Now on the surface it may look as if the people fighting for home birth are the wrong people to do battle, because we’re typically gentle and compassionate folk. But we believe that for the continued existence and safety of our families — and I don’t think there’s any stronger motivating force than protecting one’s family — we have to fight. We know that each person is indispensable . . . that no matter how advanced our society becomes, the needs of mothers, fathers, and babies don’t change . . . and that we have to do something to help the individuals who really care about other people.

I think we’ll win, too, because we take our motivation and our strength from the deepest, purest love we have.

EDITOR’S NOTE: Here are a few basic birth resources recommended by Marian Tompson.

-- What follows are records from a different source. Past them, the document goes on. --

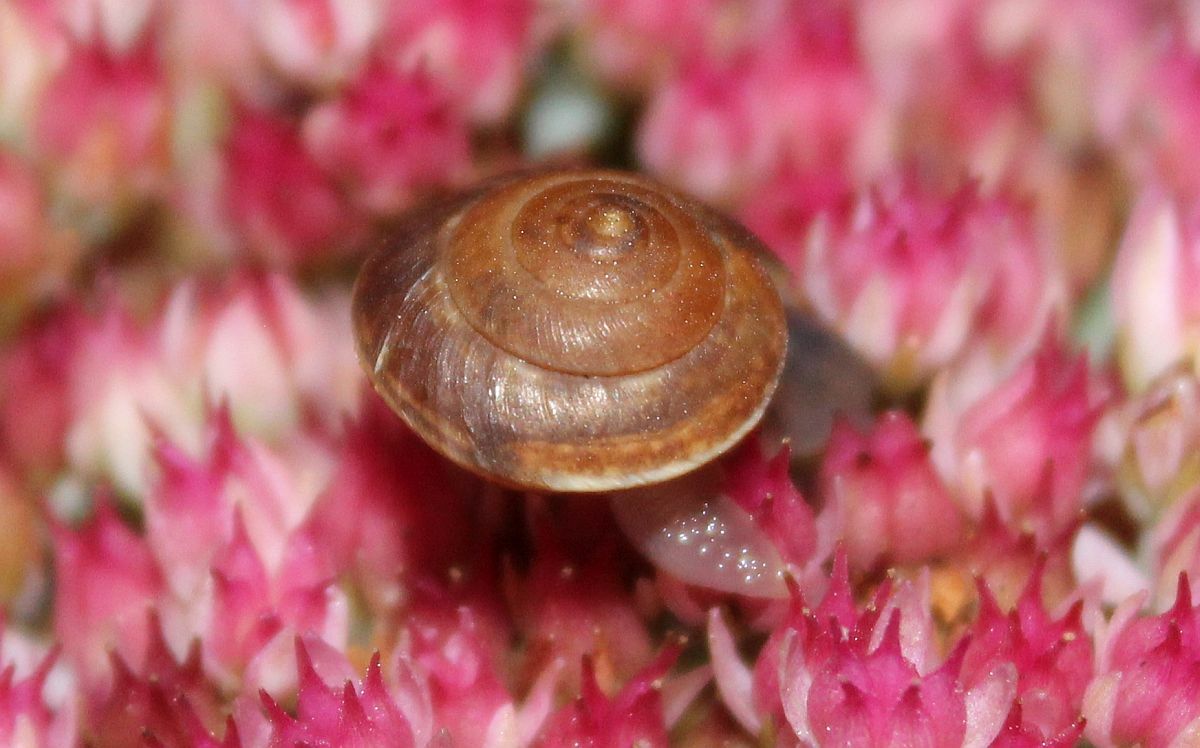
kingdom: Animalia
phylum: Mollusca
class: Gastropoda
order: Stylommatophora
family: Hygromiidae
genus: Hygromia
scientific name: Hygromia cinctella
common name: Girdled snail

Alternative Birth Crisis Coalition (ABCC, Dept. TMEN, Chicago, Illinois). Membership in ABCC helps support prosecuted alternative birth practitioners and enables you to receive the group’s periodic newsletter. ABCC will also provide legal counsel and expert assistance to those who join. Membership costs $10 a year for parents and childbirth educators, with higher rates for birth attendants.

Five Standards for Safe Childbearing (NAPSAC International, Dept. TMEN, Marble Hill, Missouri). Along with presenting the compelling evidence that good maternal nutrition, skillful midwifery, natural childbirth, home birth, and breastfeeding are essential to healthy child rearing, David Stewart’s text ($9.95 postpaid) contains an excellent 50-page section on choosing a competent birth attendant. NAPSAC also publishes the useful NAPSAC Directory of Alternative Birth Services and Consumer Guide ($5.95 postpaid).

Emergency Childbirth. Dr. Gregory White’s tightly written guide to handling birth crises is available from NAPSAC (address above) for $4.00 postpaid.

Midwifery and the Law (Mothering Publications, Dept. TMEN, Albuquerque, New Mexico). Mothering magazine’s updated summary of each state’s legislation regarding lay midwives is available as a reprint ($2.50) or as part of the magazine’s current fall issue ($3.25).

The Womanly Art of Breastfeeding (La Leche League International, Dept. TMEN, Franklin Park, Illinois). This $7.50 (postpaid) guide can provide invaluable assistance to anyone intending to nurse.

Methods of Childbirth (Doubleday & Co., Billing Dept. TMEN, Garden City, New York). Constance Bean’s newly revised text — available for $7.95 postpaid — is a good survey introduction to the various currently popular childbirth techniques.

Unnecessary Cesareans: Ways to Avoid Them (ICEA Bookcenter, Dept. TMEN, Minneapolis, Minnesota). This well-documented guide ($2.50 postpaid) tells how to minimize chances of caesarean delivery and how to increase the potential for optimal outcome should the operation prove necessary.